Hard K and Hard G

Posting two threads back to back…

[name]One[/name] of the limitations I’ve put on naming options is that the name cannot end with a hard K sound. Our last name begins with a hard G and I think that the back to back K and G is hard. For example, my nephew is [name]Jake[/name] G___ and when you say his name, it’s not clear if his name is [name]Jay[/name] or [name]Jake[/name]. To avoid that, you have to emphasize the K sound and then it doesn’t really flow with the last name (you almost need to pause before starting on the G). A similar problem arises with the name [name]Luke[/name], which I really like, which is why I’ve discounted it as an option.

My husband just told me that he doesn’t really see the K/G problem and that it’s just me. Is it just me or does anyone else think it’s awkward/clunky/confusing? (I’m willing to accept it’s just me so don’t feel bad telling me it is.)


I definitely see it. I don’t think it’s a huge problem, per se–I think K endings would still work if you loved the name–but if that’s a variable you want to eliminate, I can understand why. My last name begins with a D, and I don’t want a first name ending in T, eliminating [name]Barrett[/name] and [name]Bridget[/name], for the same reason. You may like [name]Luca[/name] or [name]Lucas[/name], by the way.

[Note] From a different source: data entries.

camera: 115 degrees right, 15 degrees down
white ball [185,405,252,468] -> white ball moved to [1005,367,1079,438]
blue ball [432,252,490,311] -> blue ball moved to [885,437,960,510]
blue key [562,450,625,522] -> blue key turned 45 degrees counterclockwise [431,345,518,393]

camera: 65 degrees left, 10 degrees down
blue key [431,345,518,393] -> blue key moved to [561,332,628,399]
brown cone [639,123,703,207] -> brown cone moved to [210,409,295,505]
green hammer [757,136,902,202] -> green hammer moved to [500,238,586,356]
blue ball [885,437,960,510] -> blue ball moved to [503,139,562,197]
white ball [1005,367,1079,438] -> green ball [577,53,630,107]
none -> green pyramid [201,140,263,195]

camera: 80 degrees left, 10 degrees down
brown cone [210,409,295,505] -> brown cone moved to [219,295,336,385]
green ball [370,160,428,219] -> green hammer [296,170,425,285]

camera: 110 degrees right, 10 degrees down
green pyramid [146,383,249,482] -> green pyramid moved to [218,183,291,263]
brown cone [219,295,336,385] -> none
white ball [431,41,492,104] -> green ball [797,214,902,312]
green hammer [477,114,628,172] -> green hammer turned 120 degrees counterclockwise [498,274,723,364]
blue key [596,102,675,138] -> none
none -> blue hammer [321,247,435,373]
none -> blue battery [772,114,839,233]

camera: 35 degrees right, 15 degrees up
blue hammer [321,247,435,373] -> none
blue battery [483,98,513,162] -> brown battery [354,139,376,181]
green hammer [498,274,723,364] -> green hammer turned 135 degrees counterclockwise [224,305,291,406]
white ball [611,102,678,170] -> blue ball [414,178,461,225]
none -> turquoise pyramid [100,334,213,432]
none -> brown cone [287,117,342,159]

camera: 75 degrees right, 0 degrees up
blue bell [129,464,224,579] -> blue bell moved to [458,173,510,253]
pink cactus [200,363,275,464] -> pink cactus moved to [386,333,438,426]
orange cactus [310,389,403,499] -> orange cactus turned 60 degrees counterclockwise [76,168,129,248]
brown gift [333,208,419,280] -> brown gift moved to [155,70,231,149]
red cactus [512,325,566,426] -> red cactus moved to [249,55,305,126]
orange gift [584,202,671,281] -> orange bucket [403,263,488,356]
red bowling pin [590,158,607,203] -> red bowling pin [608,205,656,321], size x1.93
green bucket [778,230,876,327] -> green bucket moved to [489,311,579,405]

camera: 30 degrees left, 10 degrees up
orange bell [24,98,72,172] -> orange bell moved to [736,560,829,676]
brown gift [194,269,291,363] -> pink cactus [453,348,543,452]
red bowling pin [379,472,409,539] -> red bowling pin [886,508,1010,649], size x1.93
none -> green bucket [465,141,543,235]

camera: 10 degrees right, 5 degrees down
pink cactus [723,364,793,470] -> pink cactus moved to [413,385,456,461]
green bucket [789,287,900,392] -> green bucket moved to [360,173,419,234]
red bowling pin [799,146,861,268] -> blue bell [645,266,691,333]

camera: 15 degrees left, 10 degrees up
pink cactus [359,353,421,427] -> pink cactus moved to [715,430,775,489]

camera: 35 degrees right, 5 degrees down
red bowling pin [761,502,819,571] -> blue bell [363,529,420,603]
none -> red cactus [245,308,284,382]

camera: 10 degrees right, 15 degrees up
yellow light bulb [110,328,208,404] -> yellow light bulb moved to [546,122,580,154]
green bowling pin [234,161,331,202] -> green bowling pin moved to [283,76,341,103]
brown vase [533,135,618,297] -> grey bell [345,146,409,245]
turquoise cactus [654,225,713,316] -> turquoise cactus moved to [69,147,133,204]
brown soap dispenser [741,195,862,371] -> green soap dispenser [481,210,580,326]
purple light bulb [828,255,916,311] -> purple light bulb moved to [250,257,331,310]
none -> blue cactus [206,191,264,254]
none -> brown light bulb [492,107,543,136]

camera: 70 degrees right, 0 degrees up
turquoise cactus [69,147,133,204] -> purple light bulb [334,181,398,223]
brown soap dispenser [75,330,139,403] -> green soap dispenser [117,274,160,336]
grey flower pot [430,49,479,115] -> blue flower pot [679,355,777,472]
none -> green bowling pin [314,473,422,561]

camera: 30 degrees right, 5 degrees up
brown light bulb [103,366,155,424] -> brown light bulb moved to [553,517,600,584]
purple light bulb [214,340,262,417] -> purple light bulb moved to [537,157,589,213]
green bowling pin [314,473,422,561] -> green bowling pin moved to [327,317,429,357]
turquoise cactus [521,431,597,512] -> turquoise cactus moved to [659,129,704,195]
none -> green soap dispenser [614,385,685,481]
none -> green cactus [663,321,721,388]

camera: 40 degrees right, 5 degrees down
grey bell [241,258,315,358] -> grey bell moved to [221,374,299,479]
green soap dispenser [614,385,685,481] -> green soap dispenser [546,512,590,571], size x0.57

I don’t think it is an issue. I repeated the names [name]Jake[/name] and [name]Luke[/name] with several last names that start with a hard G, and I naturally put enough emphasis on both names that it comes out sounding fine.

It’s a bit awkward, but it works fine for [name]Zach[/name] Galifianakis.

(Is Galifiniakis a hard “g”? I get confused sometimes. If not, then substitute [name]Jake[/name] Gyllenhaal.)

I wouldn’t discount a name I really love because of it.

If you want some science: you are right-- both K and G are classed as ‘velar’ sounds, meaning they’re made in the same part of the mouth. G simply has more ‘voice’ than K. [Only G and K are velar sounds; other consonants are made slightly differently with different parts of the mouth].